Beyond Pushing Buttons: Moving from Reactivity to Response

We all know what it feels like when our buttons get pushed. An irritating email lands in our inbox, someone cuts us off in traffic, or a family member says something that touches a tender spot. In those moments, our instinct is often to react—to blurt out the first thought that comes to mind, to lash out in frustration, or to say words that later fill us with regret. Reactivity may feel powerful in the moment, but it often leaves us and others diminished.

Jesus modeled another way. Instead of reacting immediately, he often paused, slowed down, and chose to respond with wisdom. One of my favorite examples is when he bent down to write in the sand before speaking to the crowd in John 8. That pause gave space for grace. We can learn to do the same.

I’ve found that cultivating self-awareness is a key. My body signals when reactivity is rising—a tightening in the gut, clenched fists, shallow breathing. When I notice those signals, I know it’s time to pause. A daily practice of meditation and mindfulness has taught me that I don’t have to let every thought out.

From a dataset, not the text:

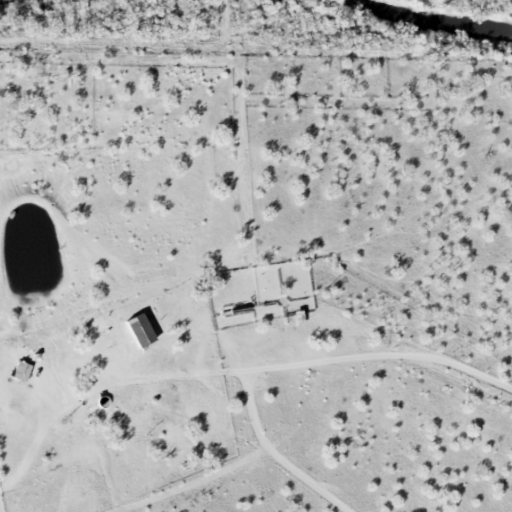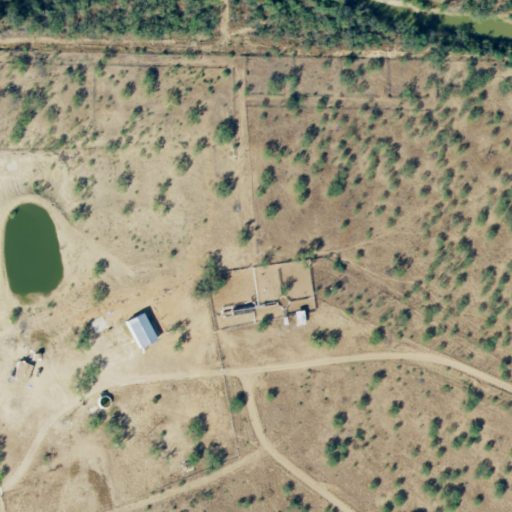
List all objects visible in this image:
river: (257, 5)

I can let it go. Simple tools like slowing my breath, repeating a quiet mantra (“Be at peace,” “Have mercy”), or journaling about what triggers me help create a gap between impulse and action. In that space, I find freedom.

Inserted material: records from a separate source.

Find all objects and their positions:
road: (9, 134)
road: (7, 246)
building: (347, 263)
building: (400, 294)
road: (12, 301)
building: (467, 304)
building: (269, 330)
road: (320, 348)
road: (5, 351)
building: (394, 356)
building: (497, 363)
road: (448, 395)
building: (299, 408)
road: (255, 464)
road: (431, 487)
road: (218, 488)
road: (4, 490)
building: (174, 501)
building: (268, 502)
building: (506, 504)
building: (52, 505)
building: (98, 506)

Reactivity often escalates conflict. One sharp word leads to another until everyone is on edge. But when we choose response over reaction, we bring calm instead of fuel to the fire. That doesn’t mean we’ll always get it right. Sometimes we’ll still slip up and say the wrong thing. But even then, there is grace. We can apologize, try again, and keep practicing.

Reactivity tells us more about ourselves than it does about the other person. What pushes our buttons reveals our own fears, wounds, and places of growth. By paying attention, we learn not only to respond more compassionately but also to understand ourselves more deeply.

So the next time your buttons get pushed—whether in traffic, on social media, or around the dinner table—pause. Breathe. Remember who you are. Don’t let reactivity rob you of peace. Choose response. Choose compassion. And always remember: you are infinitely precious and unconditionally loved for the gift you already are.